Document understanding data
※
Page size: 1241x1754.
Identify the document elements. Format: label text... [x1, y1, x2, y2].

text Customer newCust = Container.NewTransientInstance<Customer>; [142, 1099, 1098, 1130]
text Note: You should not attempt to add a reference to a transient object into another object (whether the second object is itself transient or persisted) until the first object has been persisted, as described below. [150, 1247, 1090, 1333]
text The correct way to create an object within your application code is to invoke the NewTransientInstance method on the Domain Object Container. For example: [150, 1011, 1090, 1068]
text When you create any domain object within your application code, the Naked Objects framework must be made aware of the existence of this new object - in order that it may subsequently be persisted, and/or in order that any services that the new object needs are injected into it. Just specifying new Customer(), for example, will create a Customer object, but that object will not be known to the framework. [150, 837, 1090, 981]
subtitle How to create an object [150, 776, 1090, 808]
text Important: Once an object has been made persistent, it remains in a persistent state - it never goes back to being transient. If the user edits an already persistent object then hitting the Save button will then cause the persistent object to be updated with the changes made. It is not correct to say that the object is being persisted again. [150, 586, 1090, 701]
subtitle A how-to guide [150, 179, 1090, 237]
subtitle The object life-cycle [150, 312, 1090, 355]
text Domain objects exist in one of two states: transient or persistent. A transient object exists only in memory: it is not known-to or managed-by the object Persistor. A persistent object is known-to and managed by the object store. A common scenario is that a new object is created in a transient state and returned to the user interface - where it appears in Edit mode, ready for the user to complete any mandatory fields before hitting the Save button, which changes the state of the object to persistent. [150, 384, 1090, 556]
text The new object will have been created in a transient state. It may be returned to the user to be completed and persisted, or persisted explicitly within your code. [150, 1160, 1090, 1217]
※
◆ **EXERCISE OBJECTIVE**:
Copy all of the entries above exactly as shown.

◆ **RESPONSE TO THIS TASK**:
Page size: 1241x1754.
Identify the document elements. Format: label text... [x1, y1, x2, y2].

text Customer newCust = Container.NewTransientInstance<Customer>; [142, 1099, 1098, 1130]
text Note: You should not attempt to add a reference to a transient object into another object (whether the second object is itself transient or persisted) until the first object has been persisted, as described below. [150, 1247, 1090, 1333]
text The correct way to create an object within your application code is to invoke the NewTransientInstance method on the Domain Object Container. For example: [150, 1011, 1090, 1068]
text When you create any domain object within your application code, the Naked Objects framework must be made aware of the existence of this new object - in order that it may subsequently be persisted, and/or in order that any services that the new object needs are injected into it. Just specifying new Customer(), for example, will create a Customer object, but that object will not be known to the framework. [150, 837, 1090, 981]
subtitle How to create an object [150, 776, 1090, 808]
text Important: Once an object has been made persistent, it remains in a persistent state - it never goes back to being transient. If the user edits an already persistent object then hitting the Save button will then cause the persistent object to be updated with the changes made. It is not correct to say that the object is being persisted again. [150, 586, 1090, 701]
subtitle A how-to guide [150, 179, 1090, 237]
subtitle The object life-cycle [150, 312, 1090, 355]
text Domain objects exist in one of two states: transient or persistent. A transient object exists only in memory: it is not known-to or managed-by the object Persistor. A persistent object is known-to and managed by the object store. A common scenario is that a new object is created in a transient state and returned to the user interface - where it appears in Edit mode, ready for the user to complete any mandatory fields before hitting the Save button, which changes the state of the object to persistent. [150, 384, 1090, 556]
text The new object will have been created in a transient state. It may be returned to the user to be completed and persisted, or persisted explicitly within your code. [150, 1160, 1090, 1217]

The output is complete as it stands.